--- STUDY MATERIAL ---
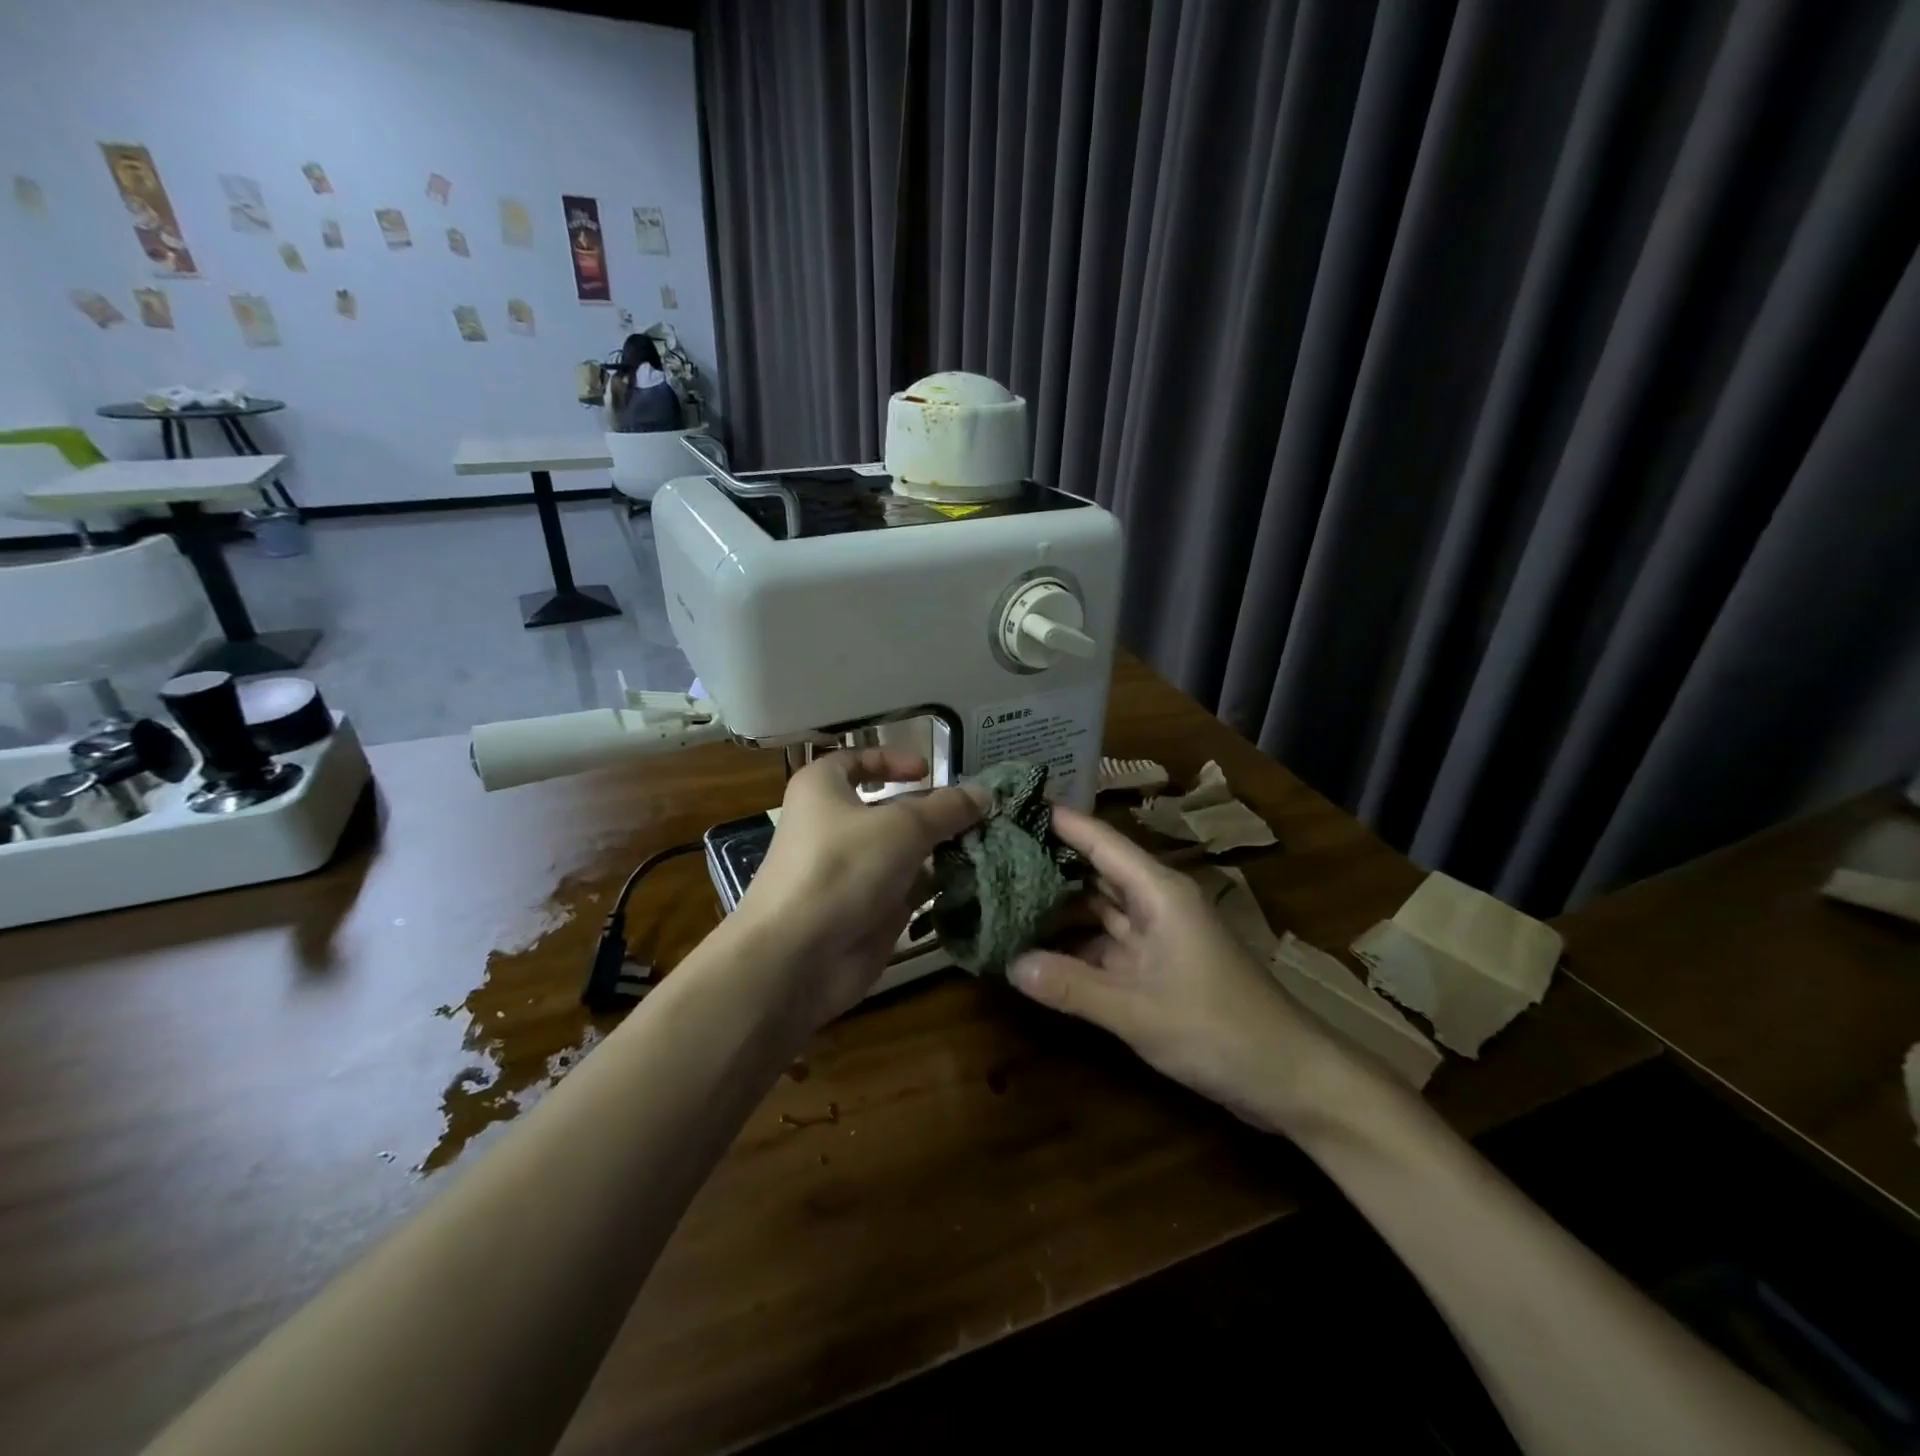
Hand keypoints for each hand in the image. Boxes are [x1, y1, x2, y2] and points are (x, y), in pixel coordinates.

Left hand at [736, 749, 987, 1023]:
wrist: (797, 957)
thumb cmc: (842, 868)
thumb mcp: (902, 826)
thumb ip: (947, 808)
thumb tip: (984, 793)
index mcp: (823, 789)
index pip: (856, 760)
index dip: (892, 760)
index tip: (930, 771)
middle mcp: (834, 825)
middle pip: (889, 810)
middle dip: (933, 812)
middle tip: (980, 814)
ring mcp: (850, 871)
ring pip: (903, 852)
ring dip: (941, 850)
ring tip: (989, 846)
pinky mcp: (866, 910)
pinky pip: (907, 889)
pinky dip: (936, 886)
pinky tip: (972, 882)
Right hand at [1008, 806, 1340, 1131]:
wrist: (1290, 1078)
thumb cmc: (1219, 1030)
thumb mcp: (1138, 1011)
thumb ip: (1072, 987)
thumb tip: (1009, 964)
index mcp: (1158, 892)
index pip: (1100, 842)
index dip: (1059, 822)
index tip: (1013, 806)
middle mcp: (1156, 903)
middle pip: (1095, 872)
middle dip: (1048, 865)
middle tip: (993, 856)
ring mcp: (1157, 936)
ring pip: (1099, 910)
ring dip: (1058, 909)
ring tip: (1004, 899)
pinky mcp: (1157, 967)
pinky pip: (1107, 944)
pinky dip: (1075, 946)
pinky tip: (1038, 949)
---
--- STUDY MATERIAL ---
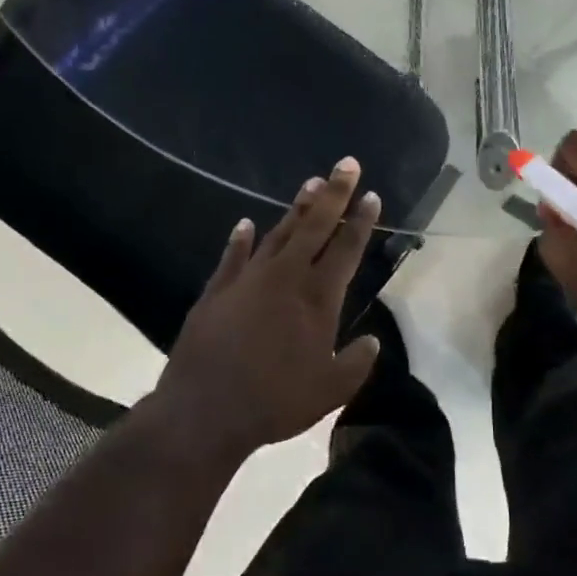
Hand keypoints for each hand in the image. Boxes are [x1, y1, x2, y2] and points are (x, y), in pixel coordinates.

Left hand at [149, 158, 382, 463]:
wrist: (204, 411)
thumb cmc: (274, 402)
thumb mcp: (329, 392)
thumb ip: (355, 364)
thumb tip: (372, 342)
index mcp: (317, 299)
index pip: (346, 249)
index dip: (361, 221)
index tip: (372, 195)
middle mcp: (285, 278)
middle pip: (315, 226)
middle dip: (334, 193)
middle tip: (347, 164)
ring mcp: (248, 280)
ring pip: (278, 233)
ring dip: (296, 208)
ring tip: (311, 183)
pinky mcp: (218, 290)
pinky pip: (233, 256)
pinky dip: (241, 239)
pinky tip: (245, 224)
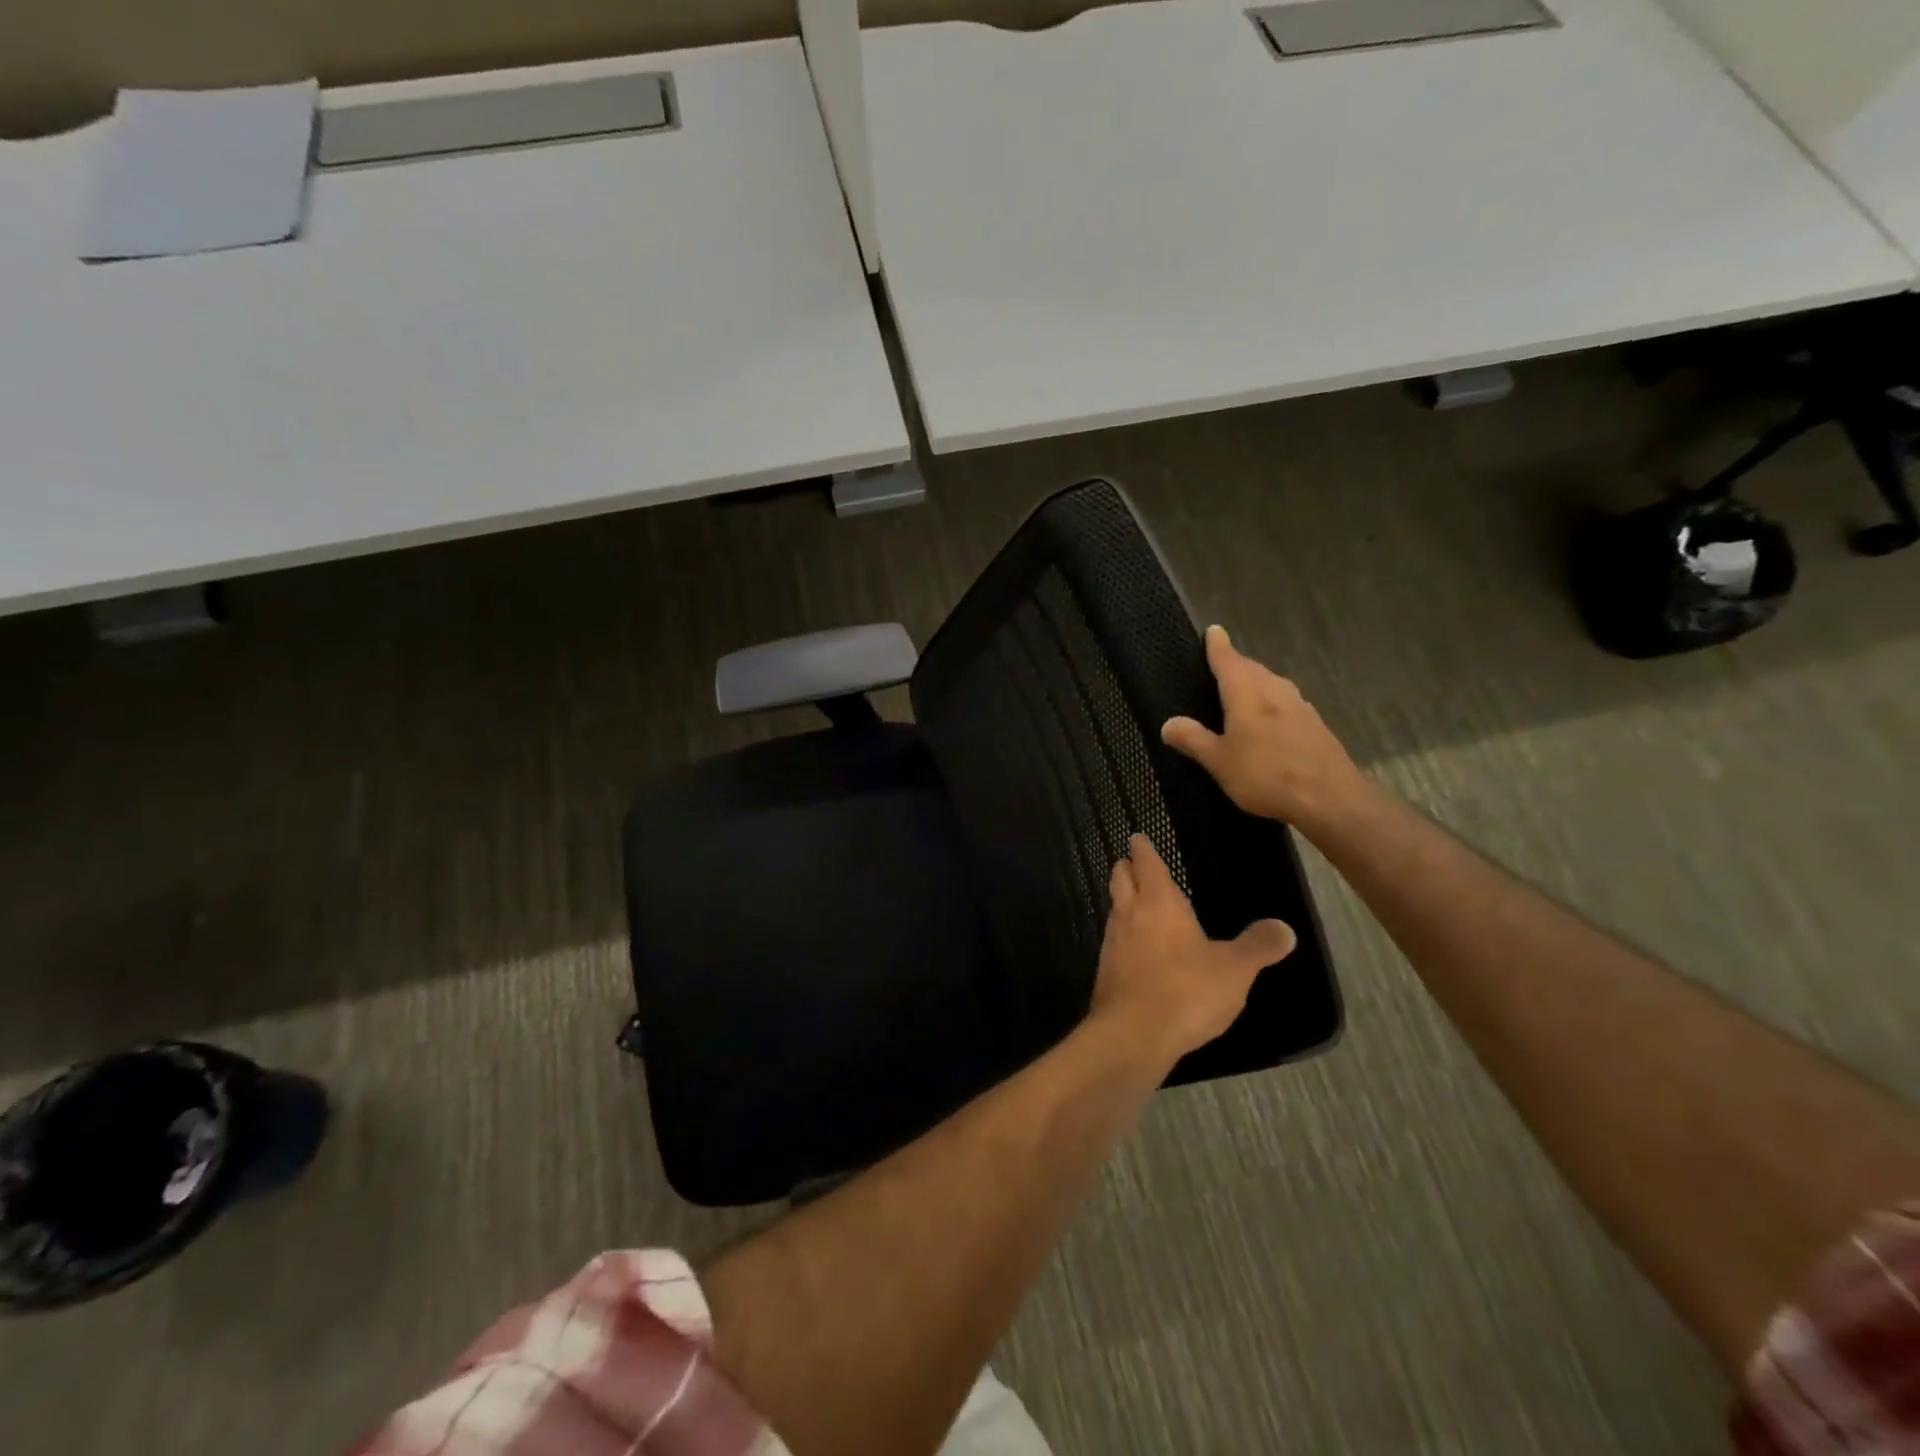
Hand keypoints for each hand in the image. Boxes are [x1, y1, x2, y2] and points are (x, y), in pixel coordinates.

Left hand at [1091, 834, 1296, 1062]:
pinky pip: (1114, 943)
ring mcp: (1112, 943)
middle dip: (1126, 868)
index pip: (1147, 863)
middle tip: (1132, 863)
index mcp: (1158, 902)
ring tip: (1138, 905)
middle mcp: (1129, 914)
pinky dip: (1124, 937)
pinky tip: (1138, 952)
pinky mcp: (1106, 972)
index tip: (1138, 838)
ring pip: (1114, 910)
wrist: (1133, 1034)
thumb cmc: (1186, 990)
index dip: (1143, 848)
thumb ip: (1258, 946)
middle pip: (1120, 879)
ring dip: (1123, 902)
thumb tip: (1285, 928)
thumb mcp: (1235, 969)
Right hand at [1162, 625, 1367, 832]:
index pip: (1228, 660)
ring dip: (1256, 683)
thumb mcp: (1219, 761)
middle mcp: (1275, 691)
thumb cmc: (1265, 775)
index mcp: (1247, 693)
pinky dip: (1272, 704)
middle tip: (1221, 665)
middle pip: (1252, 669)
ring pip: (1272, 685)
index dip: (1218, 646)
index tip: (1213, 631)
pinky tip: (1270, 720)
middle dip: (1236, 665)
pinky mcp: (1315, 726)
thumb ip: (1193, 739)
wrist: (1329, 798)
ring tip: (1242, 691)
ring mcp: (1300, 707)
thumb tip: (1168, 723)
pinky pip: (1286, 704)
---
_WHAT YOU HAVE TO DO_
Scan the material above. Extract every line in which the word "Left" occurs.

_EXPECTED ANSWER_
Left hand at [736, 749, 987, 1023]:
Left hand at [149, 158, 382, 463]:
Left hand at [1091, 834, 1296, 1062]:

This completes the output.